Text data extracted from pages:
========

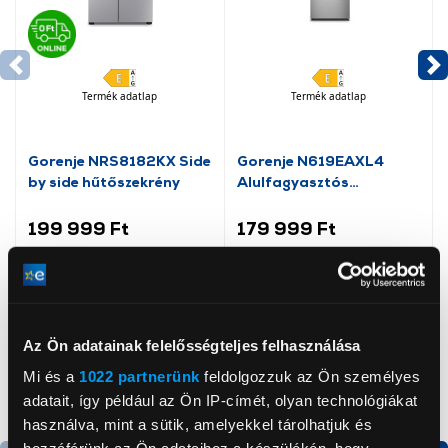
Termék adatlap
Termék adatlap
Gorenje NRS8182KX Side
Gorenje N619EAXL4
by side hűtőszekrény
Alulfagyasztós
kombinált hűtőszekrény
199 999 Ft
179 999 Ft
Az Ön adatainak felelősségteljes felhasználása
Mi és a
1022 partnerünk
feldolgozzuk az Ön személyes
adatait, így például az Ön IP-címét, olyan technológiákat
használva, mint a sütik, amelyekkel tárolhatjuk és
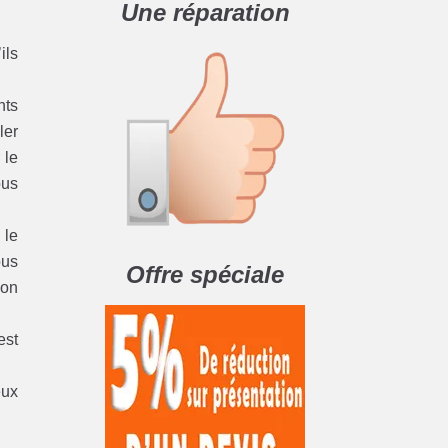
Une réparation
ils
nts
ler
 le
ous
 le
ous
Offre spéciale
ion
est
eux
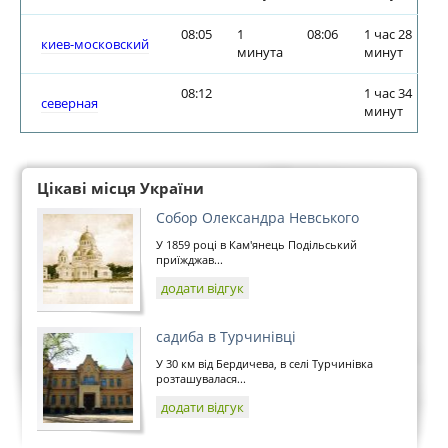
08:05
1
08:06
1 час 28
киев-московский
минута
минут
08:12
1 час 34
северная
минут
Цікаві місця України
Собор Олександра Невського
У 1859 році в Кам'янець Подільський
приїжджав...
додати відгук
садиба в Турчинівці
У 30 км від Бердичева, в селі Турчинівка
розташувалася...
додати відгук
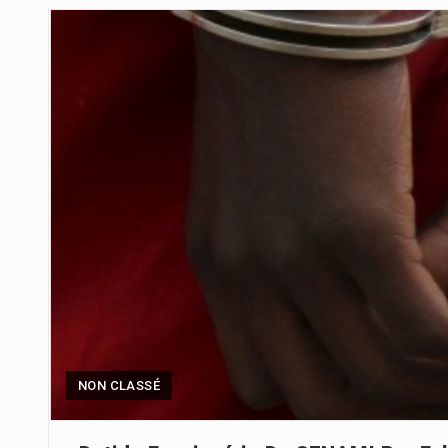
A descoberta representa um mar
Segundo as autoridades canadian
De acordo com as autoridades d
Um dos casos mais graves envol
A cidade de Bunia, capital da prov
O Senado dos Estados Unidos ap
Legislação, renomeada em homen
NON CLASSÉ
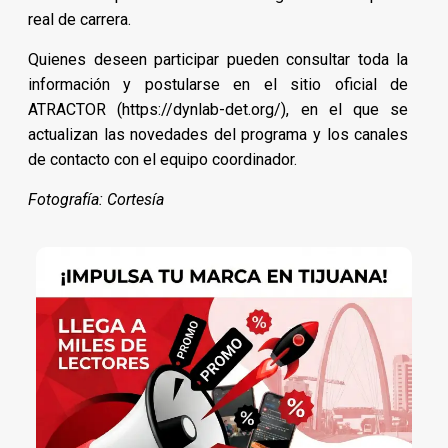
real de carrera.
Quienes deseen participar pueden consultar toda la
información y postularse en el sitio oficial de
ATRACTOR (https://dynlab-det.org/), en el que se
actualizan las novedades del programa y los canales
de contacto con el equipo coordinador.
Fotografía: Cortesía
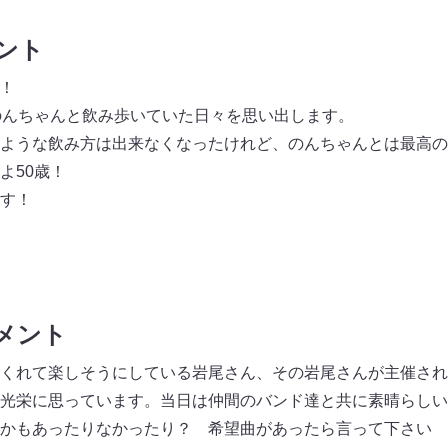
メント
う！
のんちゃんと飲み歩いていた日々を思い出します。
ような飲み方は出来なくなったけれど、のんちゃんとは最高の
よ50歳！
ます！
コメント
くれて楽しそうにしている岩尾さん、その岩尾さんが主催され
光栄に思っています。当日は仲間のバンド達と共に素晴らしい
かもあったりなかったり？ 希望曲があったら言って下さい ^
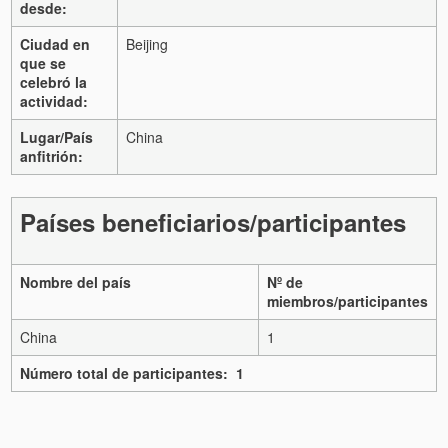
desde:
Ciudad en
Beijing
que se
celebró la
actividad:
Lugar/País
China
anfitrión:
Países beneficiarios/participantes
Nombre del país
Nº de
miembros/participantes
China
1
Número total de participantes: 1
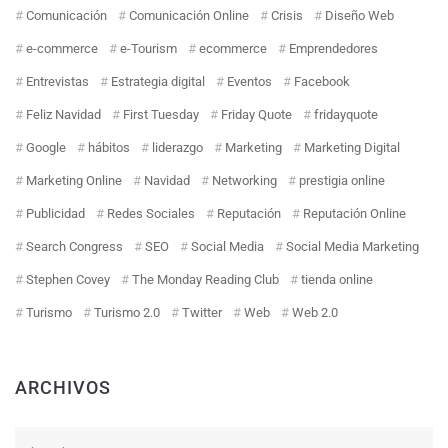
Comunicación
Comunicación Online
Crisis
Diseño Web
e-commerce
e-Tourism
ecommerce
Emprendedores
Entrevistas
Estrategia digital
Eventos
Facebook
Feliz Navidad
First Tuesday
Friday Quote
fridayquote
Google
hábitos
liderazgo
Marketing
Marketing Digital
Marketing Online
Navidad
Networking
prestigia online
Publicidad
Redes Sociales
Reputación
Reputación Online
Search Congress
SEO
Social Media
Social Media Marketing
Stephen Covey
The Monday Reading Club
tienda online
Turismo
Turismo 2.0
Twitter
Web
Web 2.0
ARCHIVOS
Archivos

========

Task statement →
Tally the lines in the items above that contain the string "Marketing", treating uppercase and lowercase as different. Reply with the number alone.

Answer to the problem →
4